Figure emblématique de l’histoire contemporaine de l’Algérie, il incarna, jusqu’à son dernier souffle, les valeurs de sacrifice, d’intégrité et de sens du devoir.
Le Lion des Aurès !
Né en 1941 dans la wilaya de Batna, Liamine Zeroual grandit sous le joug de la domination coloniale française. Très jeune, animé d’une conscience patriotique précoce, il rejoint les rangs de l’Armée de Libération Nationale (ALN) et prend part à la guerre de Libération nationale, forgeant dès ses premières années l’engagement indéfectible qui marquera toute son existence.
L’ensemble des ses compagnons d’armes, l’ont qualifié de Lion des Aurès, tant sa bravoure, sa pugnacité et son amour pour une Algérie indépendante, ont fait de lui un guerrier des plus tenaces, et ce, en dépit de son âge.
Une carrière militaire exemplaire au service de l’Algérie
Après l’indépendance, Liamine Zeroual consacre sa vie à la construction de l’Armée Nationale Populaire (ANP). Formé dans des académies militaires de haut niveau, il gravit méthodiquement les échelons de la hiérarchie, occupant une série de postes stratégiques qui lui confèrent une expertise solide et reconnue en matière de sécurité nationale et de défense.
L’homme providentiel d’une décennie rouge
Dans les années 1990, alors que l’Algérie sombre dans l’une des crises sécuritaires les plus sombres de son histoire, Liamine Zeroual répond à l’appel de la patrie.
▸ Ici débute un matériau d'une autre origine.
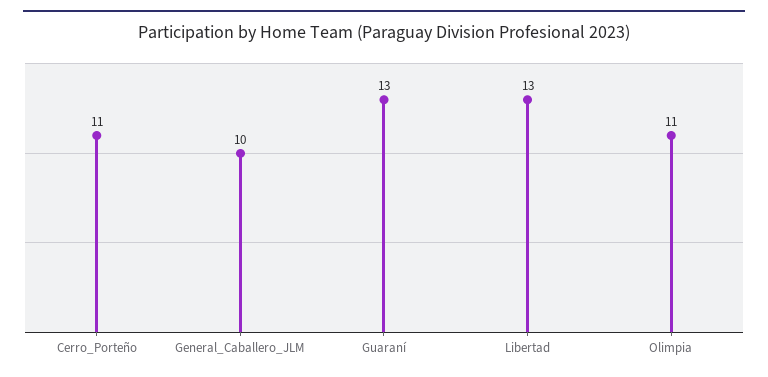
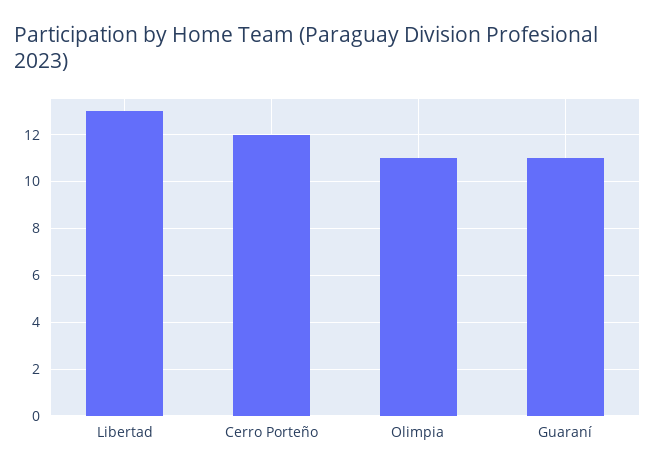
Cerro_Porteño: 11 -> 12
General_Caballero_JLM: 10 -> none
Guaraní: 13 -> 11

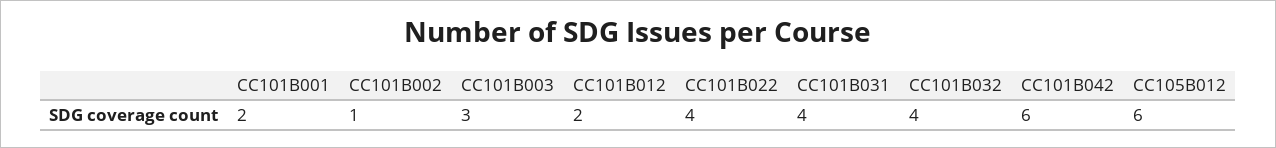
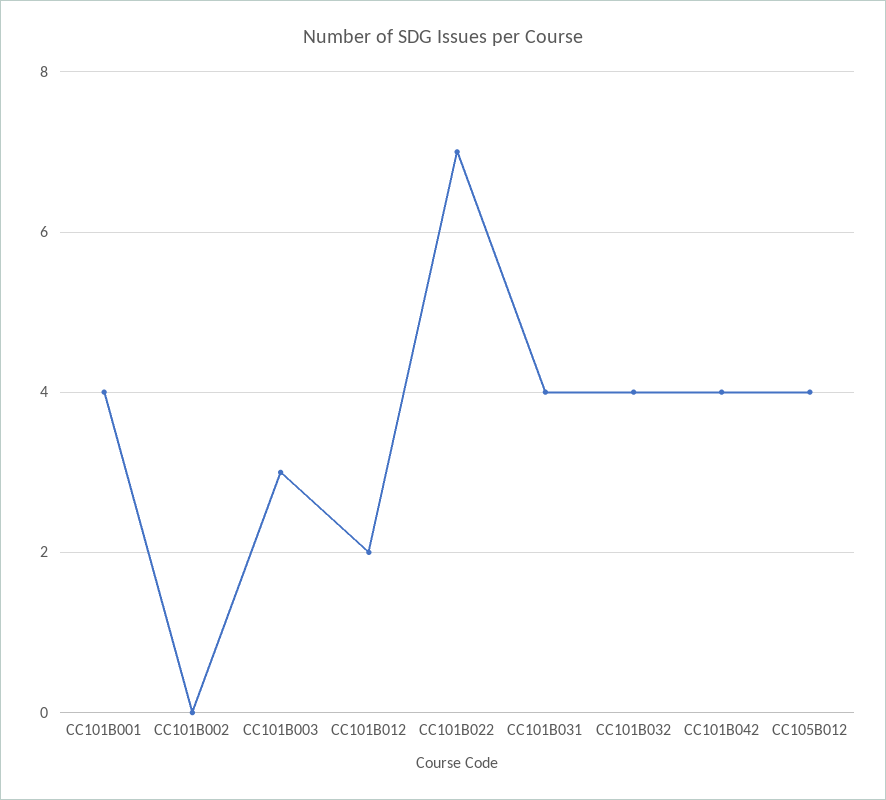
CC101B001: 2 -> 4
CC101B002: 1 -> 0
CC101B022: 4 -> 7
CC101B042: 6 -> 4
CC105B012: 6 -> 4

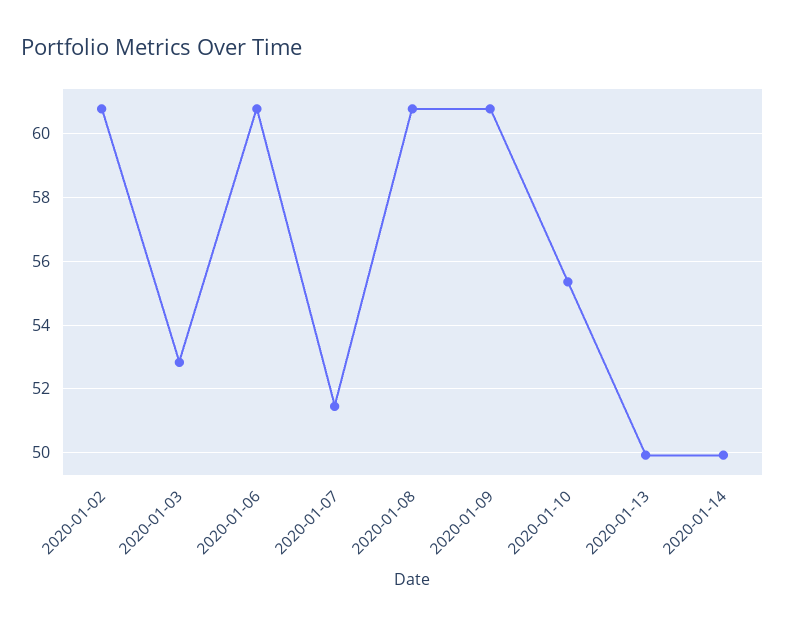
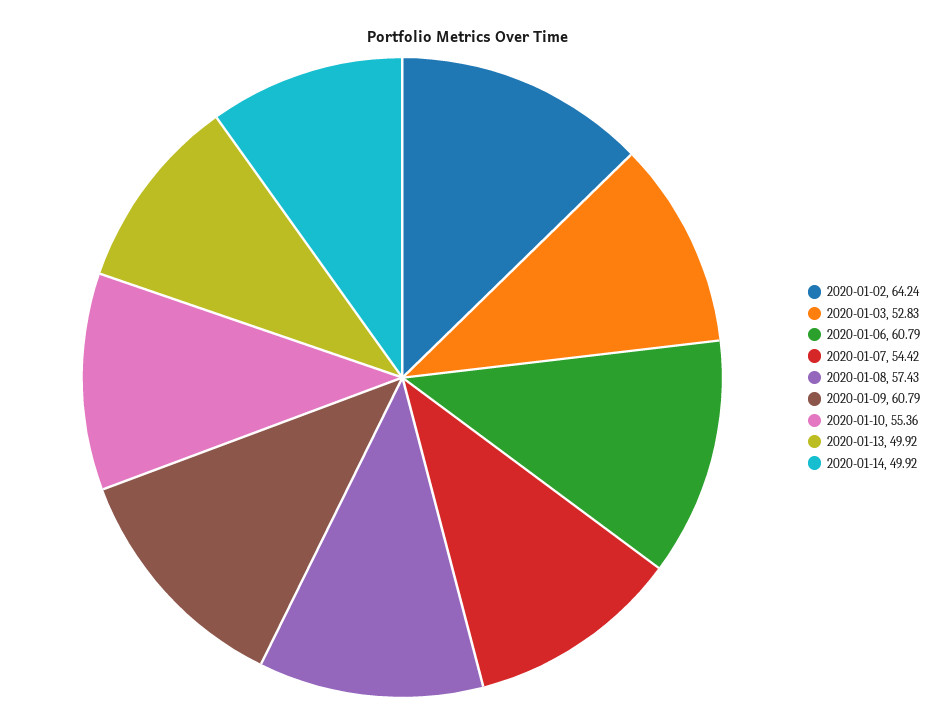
2020-01-02: 60.8 -> 64.24
2020-01-07: 51.4 -> 54.42
2020-01-08: 60.8 -> 57.43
Nommé ministre de la Défense nationale, il est ensuite désigné chef de l’État en juillet 1994 à l’issue d’une conférence nationale, dans un contexte d’une extrême gravité.
En novembre 1995, il remporte la première élection présidentielle pluraliste de l’histoire de l’Algérie, accédant ainsi légitimement à la magistrature suprême avec un mandat populaire clair.
Durant sa présidence, il privilégie une approche fondée sur le dialogue et la recherche de solutions politiques durables. Il engage des initiatives de réconciliation nationale et œuvre avec détermination à la restauration progressive de la stabilité institutionnelle du pays.
Un geste rare et noble : quitter le pouvoir par choix
En 1999, dans un acte rare et remarquable dans le paysage politique algérien et africain, Liamine Zeroual choisit de quitter volontairement le pouvoir avant le terme de son mandat, ouvrant ainsi la voie à une transition politique ordonnée et apaisée. Un geste qui, plus que tout discours, dit l’homme qu’il était.
Vingt-sept ans dans l’ombre, mais jamais dans l’oubli
Retiré de la scène publique depuis lors, Liamine Zeroual aura vécu ses 27 dernières années à l’écart des projecteurs, dans la même sobriété qui avait caractérisé toute sa vie. Loin des honneurs et des mondanités, il a néanmoins su préserver, intact et inaltéré, le respect et l’estime de ses compatriotes comme des plus hautes autorités du pays.
Il laisse derrière lui l’image d’un dirigeant mesuré, d’un patriote intègre et d’un homme d’État qui aura traversé son époque avec dignité, gravant son nom dans la mémoire collective algérienne non par l’éclat, mais par la profondeur du service rendu à sa nation.